Не успели проводить дядю Артема…
Может, это почудилось, может, приснилось: кто-то постучал в окно тихо и торопливо. Марийке хотелось думать — почудилось, приснилось: кажется, это было вчера — вот так же она услышала, как звякала оконным штырем Юлька… Сколько же прошло с той ночи — месяц, два?.. Но каждую ночь Марийка слышала осторожное позвякивание штыря, просыпалась в холодном поту и ждала… Вот и сейчас… Только сейчас стучали в другое окно — с улицы… Почудилось, приснилось — успокаивали ее часы, отсчитывающие секунды. И вдруг…
Зинаида Тимофеевна резко поднялась с постели, накинула платок, нашарила в темноте тапочки.
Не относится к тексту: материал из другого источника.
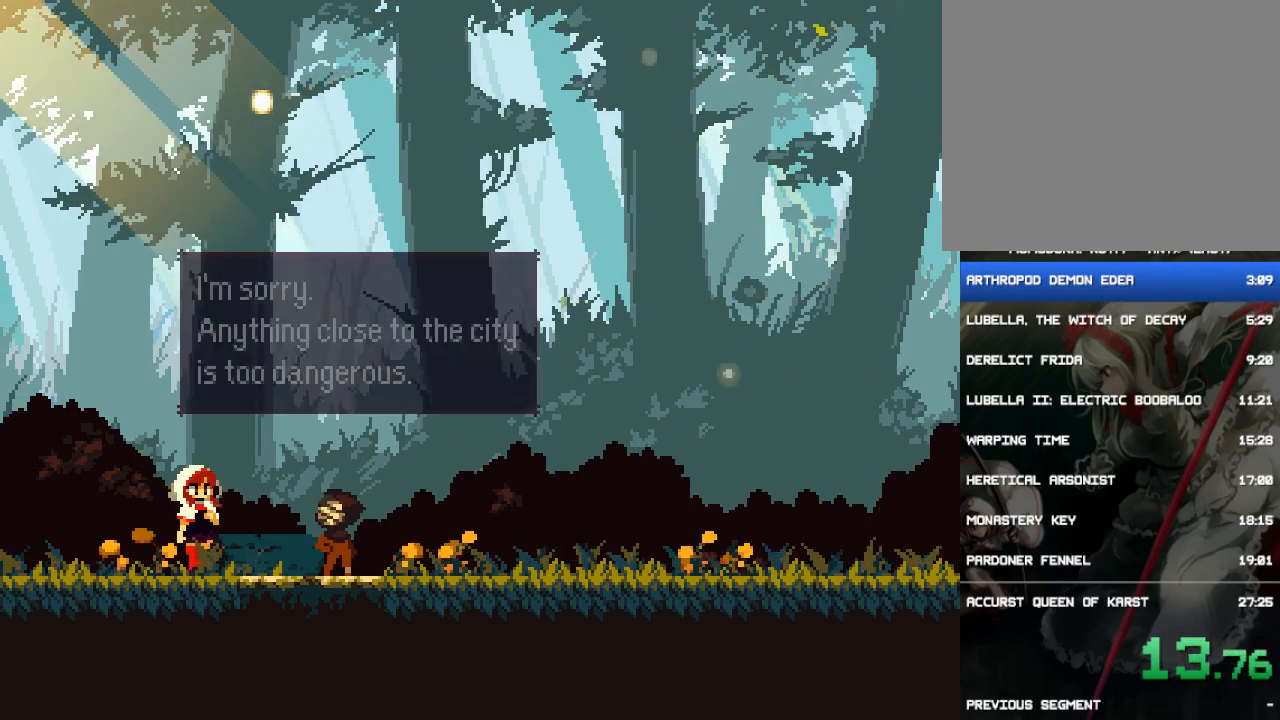
{"buttons": [], "events": [[33, "CROSS", "up"], [100, "CROSS", "down"], [133, "CROSS", "up"], [200, "CROSS", "down"], [233, "CROSS", "up"], [300, "CROSS", "down"], [333, "CROSS", "up"]]}
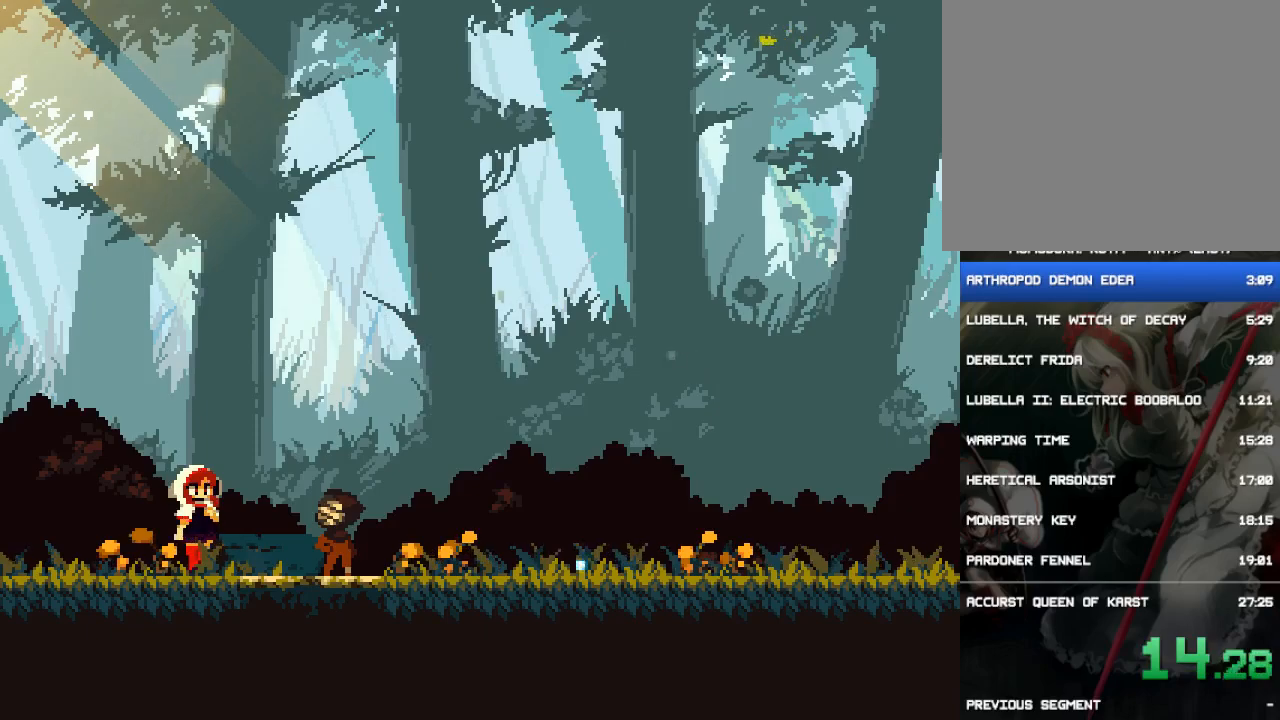
{"buttons": [], "events": [[33, "CROSS", "down"], [67, "CROSS", "up"], [133, "CROSS", "down"], [167, "CROSS", "up"], [333, "CROSS", "down"], [367, "CROSS", "up"], [433, "CROSS", "down"], [500, "CROSS", "up"]]}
— Не ходи, мама, — испуганно потянулась за ней Марийка.
— Господи, ты не спишь?..
— Это немцы… А может, дядя Артем?
— Немцы так не стучат. И не дядя Артем. Это ко мне.
— Я пойду с тобой.
— Лежи! — приказала Зинаида Тимофеевна и вышла во двор.
Но Марийка встала, нашла на табуретке спички, зажгла коптилку.
Что-то было очень знакомое в человеке, которого ввела мать. Она именно ввела его — человек, одетый в тряпье, еле держался на ногах, он прислонился к дверному косяку, болезненно жмурился от тусклого света… Не может быть… Дядя Яша!
— Дядя Яша! — нервно засуетилась около него Марийка, обнимая, чувствуя под руками чужую, не дяди Яшину костяную худобу.
— Узнала… — Он прижал ее к себе вялыми и почему-то потными ладонями.
— Откуда вы, Яков Иванович? — Зинаида Тимофеевна подставила ему плечо, и так он дошел до стола.
Он сел, проговорил запекшимися губами:
— Откуда? Считай, с того света.
Его история была коротка и уложилась в несколько минут, которые понадобились Зинаиде Тимофеевне, чтобы разжечь керосинку — согреть кипятку.
— Не надо, Зина, я ничего не хочу, — пробовал остановить ее дядя Яша.
Он сидел, вытянув ноги, и за этой его позой, с безвольно, долгожданно опущенными ногами, угадывалось что-то неимоверно мучительное, что перекрутило до неузнаваемости Якова Ивановича Зелинского. Так думалось Марийке в нахлынувшей на нее жалости — что осталось от могучего, веселого, мудрого дяди Яши! И она не ошибалась.